On the other side of the Rhine, opposite Mannheim, one finds Bavaria again, as a result of the odious slashings and jobbings of the Treaties of Paris, Vienna and Aix-la-Chapelle. Every one cut out his share with scissors, without any regard for reason, humanity or justice, without troubling about the slice of population that fell into a pair of royal chops.
The Palatinate.
Driving through the Cisrhenan Palatinate, I reflected how this country had once formed a department of France, how white Gaul was girt about by the Rhine, the "blue sash" of Germany. Napoleon and the Republic before him had realized the dream of several of our kings, above all of Louis XIV. So long as we do not occupy our natural frontiers, there will be war in Europe, because the interest of self-preservation drives France to seize the boundaries necessary to her national independence. Here we have planted trophies to claim back in due season.
The plain between the Rhine and the Monts Tonnerre looks sad; earth and men seem to say that their fate is not settled, that they belong to no people; they appear to be expecting new invasions, as it were new river-floods. The Germans of Tacitus devastated great spaces on their frontiers and left them empty between these and their enemies.

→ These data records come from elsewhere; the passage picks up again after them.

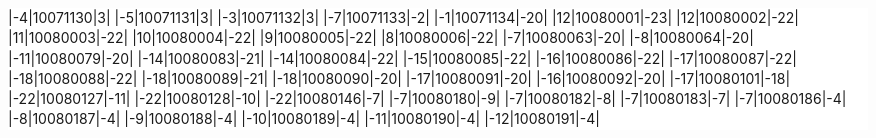 |-4|10071130|3|
|-5|10071131|3|
|-3|10071132|3|
|-7|10071133|-2|
|-1|10071134|-20|
|12|10080001|-23|
|12|10080002|-22|
|11|10080003|-22|
|10|10080004|-22|
|9|10080005|-22|
|8|10080006|-22|
|-7|10080063|-20|
|-8|10080064|-20|
|-11|10080079|-20|
|-14|10080083|-21|
|-14|10080084|-22|
|-15|10080085|-22|
|-16|10080086|-22|
|-17|10080087|-22|
|-18|10080088|-22|
|-18|10080089|-21|
|-18|10080090|-20|
|-17|10080091|-20|
|-16|10080092|-20|
|-17|10080101|-18|
|-22|10080127|-11|
|-22|10080128|-10|
|-22|10080146|-7|
|-7|10080180|-9|
|-7|10080182|-8|
|-7|10080183|-7|
|-7|10080186|-4|
|-8|10080187|-4|
|-9|10080188|-4|
|-10|10080189|-4|
|-11|10080190|-4|
|-12|10080191|-4|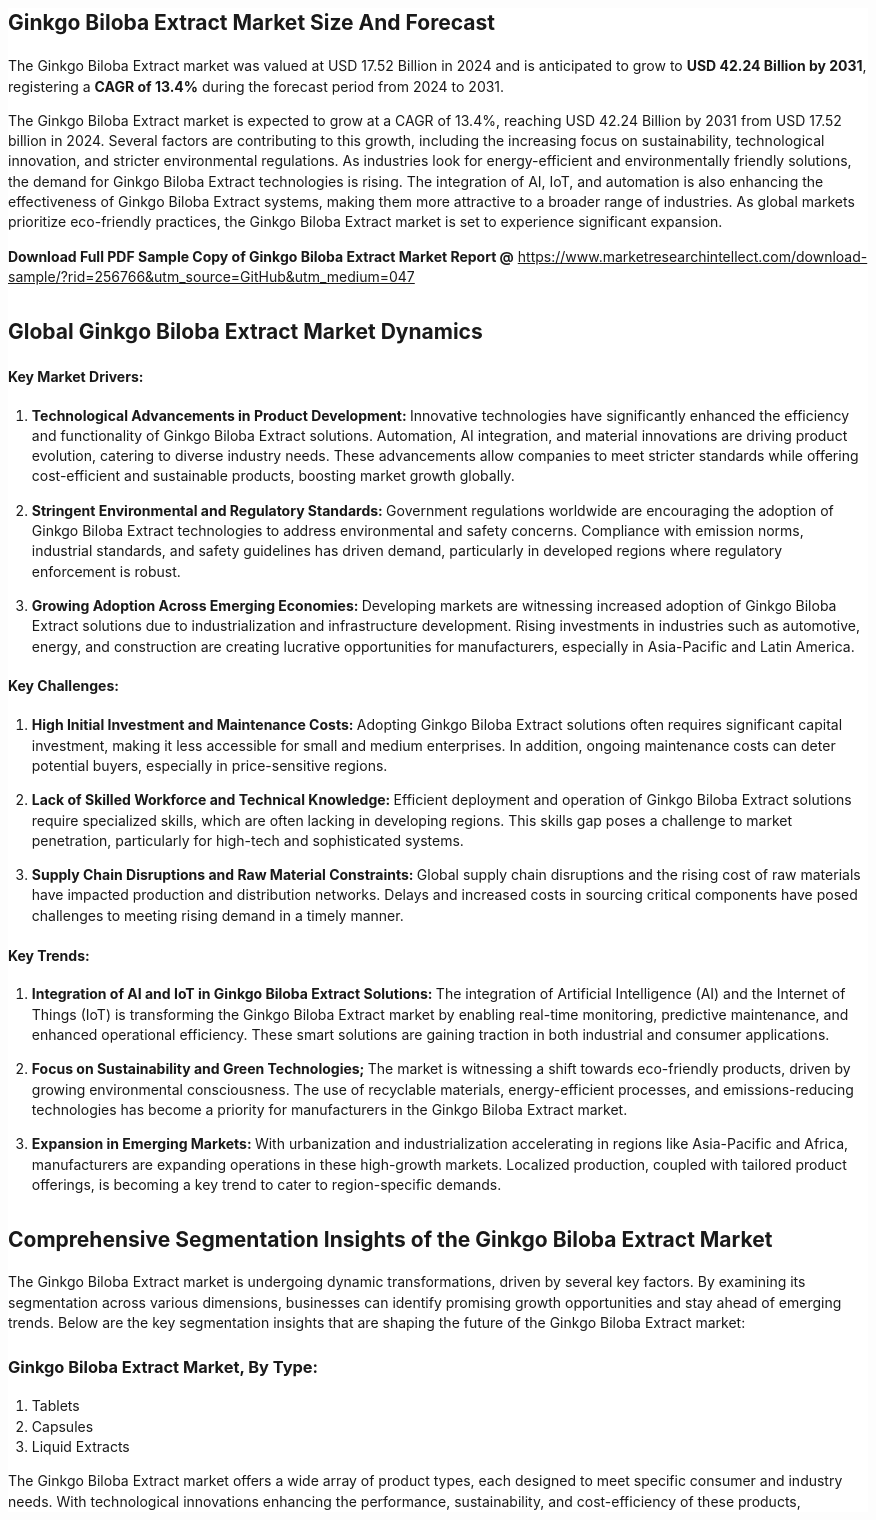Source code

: <h2>Ginkgo Biloba Extract Market Size And Forecast</h2><p>The Ginkgo Biloba Extract market was valued at USD 17.52 Billion in 2024 and is anticipated to grow to <strong>USD 42.24 Billion by 2031</strong>, registering a <strong>CAGR of 13.4%</strong> during the forecast period from 2024 to 2031.</p><p>The Ginkgo Biloba Extract market is expected to grow at a CAGR of 13.4%, reaching USD 42.24 Billion by 2031 from USD 17.52 billion in 2024. Several factors are contributing to this growth, including the increasing focus on sustainability, technological innovation, and stricter environmental regulations. As industries look for energy-efficient and environmentally friendly solutions, the demand for Ginkgo Biloba Extract technologies is rising. The integration of AI, IoT, and automation is also enhancing the effectiveness of Ginkgo Biloba Extract systems, making them more attractive to a broader range of industries. As global markets prioritize eco-friendly practices, the Ginkgo Biloba Extract market is set to experience significant expansion.</p><p><strong>Download Full PDF Sample Copy of Ginkgo Biloba Extract Market Report @</strong>&nbsp;<a href="https://www.marketresearchintellect.com/download-sample/?rid=256766&amp;utm_source=GitHub&amp;utm_medium=047">https://www.marketresearchintellect.com/download-sample/?rid=256766&amp;utm_source=GitHub&amp;utm_medium=047</a></p><h2>Global Ginkgo Biloba Extract Market Dynamics</h2><h4><strong>Key Market Drivers:</strong></h4><ol><li><p><strong>Technological Advancements in Product Development:&nbsp;</strong>Innovative technologies have significantly enhanced the efficiency and functionality of Ginkgo Biloba Extract solutions. Automation, AI integration, and material innovations are driving product evolution, catering to diverse industry needs. These advancements allow companies to meet stricter standards while offering cost-efficient and sustainable products, boosting market growth globally.</p></li><li><p><strong>Stringent Environmental and Regulatory Standards:&nbsp;</strong>Government regulations worldwide are encouraging the adoption of Ginkgo Biloba Extract technologies to address environmental and safety concerns. Compliance with emission norms, industrial standards, and safety guidelines has driven demand, particularly in developed regions where regulatory enforcement is robust.</p></li><li><p><strong>Growing Adoption Across Emerging Economies:&nbsp;</strong>Developing markets are witnessing increased adoption of Ginkgo Biloba Extract solutions due to industrialization and infrastructure development. Rising investments in industries such as automotive, energy, and construction are creating lucrative opportunities for manufacturers, especially in Asia-Pacific and Latin America.</p></li></ol><h4><strong>Key Challenges:</strong></h4><ol><li><p><strong>High Initial Investment and Maintenance Costs:&nbsp;</strong>Adopting Ginkgo Biloba Extract solutions often requires significant capital investment, making it less accessible for small and medium enterprises. In addition, ongoing maintenance costs can deter potential buyers, especially in price-sensitive regions.</p></li><li><p><strong>Lack of Skilled Workforce and Technical Knowledge:&nbsp;</strong>Efficient deployment and operation of Ginkgo Biloba Extract solutions require specialized skills, which are often lacking in developing regions. This skills gap poses a challenge to market penetration, particularly for high-tech and sophisticated systems.</p></li><li><p><strong>Supply Chain Disruptions and Raw Material Constraints:&nbsp;</strong>Global supply chain disruptions and the rising cost of raw materials have impacted production and distribution networks. Delays and increased costs in sourcing critical components have posed challenges to meeting rising demand in a timely manner.</p></li></ol><h4><strong>Key Trends:</strong></h4><ol><li><p><strong>Integration of AI and IoT in Ginkgo Biloba Extract Solutions:&nbsp;</strong>The integration of Artificial Intelligence (AI) and the Internet of Things (IoT) is transforming the Ginkgo Biloba Extract market by enabling real-time monitoring, predictive maintenance, and enhanced operational efficiency. These smart solutions are gaining traction in both industrial and consumer applications.</p></li><li><p><strong>Focus on Sustainability and Green Technologies;&nbsp;</strong>The market is witnessing a shift towards eco-friendly products, driven by growing environmental consciousness. The use of recyclable materials, energy-efficient processes, and emissions-reducing technologies has become a priority for manufacturers in the Ginkgo Biloba Extract market.</p></li><li><p><strong>Expansion in Emerging Markets:&nbsp;</strong>With urbanization and industrialization accelerating in regions like Asia-Pacific and Africa, manufacturers are expanding operations in these high-growth markets. Localized production, coupled with tailored product offerings, is becoming a key trend to cater to region-specific demands.</p></li></ol><div class="article-main__content" data-test-id="publishing-text-block"><h2>Comprehensive Segmentation Insights of the Ginkgo Biloba Extract Market</h2><p>The Ginkgo Biloba Extract market is undergoing dynamic transformations, driven by several key factors. By examining its segmentation across various dimensions, businesses can identify promising growth opportunities and stay ahead of emerging trends. Below are the key segmentation insights that are shaping the future of the Ginkgo Biloba Extract market:</p><h3><strong>Ginkgo Biloba Extract Market, By Type:<br /></strong></h3><ol><li>Tablets<li> Capsules<li> Liquid Extracts</li></ol><p>The Ginkgo Biloba Extract market offers a wide array of product types, each designed to meet specific consumer and industry needs. With technological innovations enhancing the performance, sustainability, and cost-efficiency of these products,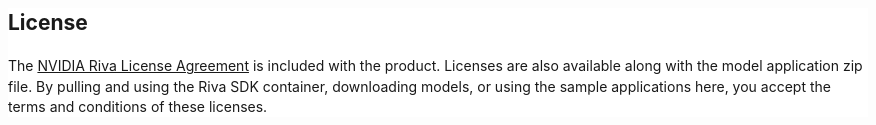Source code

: ## License
The [NVIDIA Riva License Agreement](https://developer.nvidia.com/riva/ga/license) is included with the product. Licenses are also available along with the model application zip file. By pulling and using the Riva SDK container, downloading models, or using the sample applications here, you accept the terms and conditions of these licenses.   <br>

Woe to the border populations that till the battlefields on which the nations are to meet!
As I approached ——, I saw a sad sight: a wood of young fir-trees, five or six feet high, felled and bound into faggots, a forest mown like grass. I have spoken of the cemetery of Lucerne, where the children's burials throng on one side. I never felt more keenly the need to end my wanderings, to die under the protection of a friendly hand laid upon my heart to interrogate it, when they shall say:
"It has stopped beating."
From the edge of my tomb I would like to be able to cast back a glance of satisfaction over my many years, just as a pontiff, on reaching the sanctuary, blesses the long line of the priests who have served as his retinue.
Louvois[32] burnt down the Palatinate; unfortunately it was Turenne's hand that held the torch. The Revolution laid waste the same country, the witness and victim by turns of our aristocratic and plebeian struggles. It is enough to name the warriors to judge of the difference of the times: on the one side, Condé, Turenne, Créqui[33], Luxembourg, La Force[34], Villars[35]; on the other, Kellermann, Hoche, Pichegru, Moreau. Let us deny none of our victories; military glories especially have known only enemies of France and held only one opinion: on the battle-field, honour and danger level all ranks. Our fathers called the blood that flowed from a non-mortal wound "volatile blood:" a phrase typical of the contempt for death natural to Frenchmen in every century. Institutions can alter nothing in this national genius. The soldiers who, after the death of Turenne[36], said, "Let the Pie loose, we shall encamp where she stops," would have been quite as good as Napoleon's grenadiers.
On the heights of Dunkheim, the first rampart of the Gauls on that side, one discovers the seats of camps and military positions to-day empty of soldiers: Burgundians, Franks, Goths, Huns, Suevi, so many waves of the Barbarian deluge, have by turns assailed those heights.
Not far from Dunkheim, one sees the remains of a monastery. The monks enclosed within that retreat had seen many armies passing round at their feet; they had shown hospitality to many warriors; there some crusader had ended his life, changed his helm for the frock; there were passions which called for silence and rest before the last rest and the last silence. Did they find what they sought? Those ruins will not tell.